> Objetivo de la tarea:
Indica en qué caso aparece el trastorno como tal, según el texto sobre el sueño infantil.

> Documento fuente:

Durante los tres primeros meses, es frecuente que el bebé sufra frecuentes interrupciones nocturnas, pero poco a poco se irá
estabilizando su ciclo de sueño, sin que esto constituya ningún problema.
El trastorno como tal, aparecerá cuando el bebé duerma períodos de corta duración, seguido de despertares frecuentes y con lloros. Además
del sufrimiento para el pequeño, la vida familiar se verá alterada de forma considerable.
Problemas a la hora de acostarse

Los niños describen varios motivos por los que les cuesta irse a la cama, y por lo que muestran distintos tipos de
resistencia.
Tienen miedo a la oscuridad, miedo a no despertarse a la mañana siguiente, no quieren quedarse solos,
tienen necesidad de atención y compañía de sus padres…. Siempre recurren a excusas y a conductas manipuladoras para conseguir retrasar la hora de irse a dormir. Por todos los medios tratarán de
alargar ese momento y conseguirán que se les preste más atención, retrasando así la angustia que les produce separarse de sus padres.
Es fundamental por ello, atajar este comportamiento manipulativo antes de que se produzca. La clave está en establecer un plan
de acción, en el que no cedamos a sus llamadas de atención en el momento de irse a la cama. Y para ello, es importante, tener presentes algunas recomendaciones:
- Decidir la hora precisa en la que el niño debe acostarse.
- Acordar rituales que den seguridad al niño en los momentos previos a tener que irse a la cama: leer un cuento, coger un muñeco preferido…
Intentaremos mentalizar al niño repitiendo cada día las mismas pautas antes de dormir.

Registros del conjunto de datos:

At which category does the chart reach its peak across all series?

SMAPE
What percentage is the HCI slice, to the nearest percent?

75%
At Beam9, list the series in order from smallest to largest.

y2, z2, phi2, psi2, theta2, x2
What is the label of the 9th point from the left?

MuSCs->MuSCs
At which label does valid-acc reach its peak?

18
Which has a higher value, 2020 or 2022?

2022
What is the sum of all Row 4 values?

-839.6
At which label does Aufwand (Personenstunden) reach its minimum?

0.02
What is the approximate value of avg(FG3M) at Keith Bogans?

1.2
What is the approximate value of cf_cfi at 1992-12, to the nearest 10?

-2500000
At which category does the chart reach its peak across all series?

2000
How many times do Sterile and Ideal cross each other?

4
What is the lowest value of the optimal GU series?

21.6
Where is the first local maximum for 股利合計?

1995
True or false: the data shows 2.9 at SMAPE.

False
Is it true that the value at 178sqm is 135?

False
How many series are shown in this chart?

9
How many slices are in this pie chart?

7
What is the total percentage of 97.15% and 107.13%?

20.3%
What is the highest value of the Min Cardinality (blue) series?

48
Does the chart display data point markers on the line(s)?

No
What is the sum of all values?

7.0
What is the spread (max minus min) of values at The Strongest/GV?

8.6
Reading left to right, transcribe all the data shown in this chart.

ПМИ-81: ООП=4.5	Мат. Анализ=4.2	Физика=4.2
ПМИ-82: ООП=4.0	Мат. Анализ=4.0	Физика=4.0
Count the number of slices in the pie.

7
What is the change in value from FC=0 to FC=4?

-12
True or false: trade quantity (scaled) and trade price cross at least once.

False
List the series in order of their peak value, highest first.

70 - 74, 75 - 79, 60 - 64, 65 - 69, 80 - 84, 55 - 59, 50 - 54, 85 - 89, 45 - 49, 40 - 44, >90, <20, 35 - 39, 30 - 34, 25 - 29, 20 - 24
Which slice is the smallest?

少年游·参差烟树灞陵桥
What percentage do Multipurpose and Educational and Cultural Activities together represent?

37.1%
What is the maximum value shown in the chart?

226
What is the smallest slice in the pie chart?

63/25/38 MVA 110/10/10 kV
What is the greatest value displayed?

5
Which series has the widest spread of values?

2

> Solución:
Cuando el bebé duerme períodos de corta duración, seguidos de despertares frecuentes y con lloros.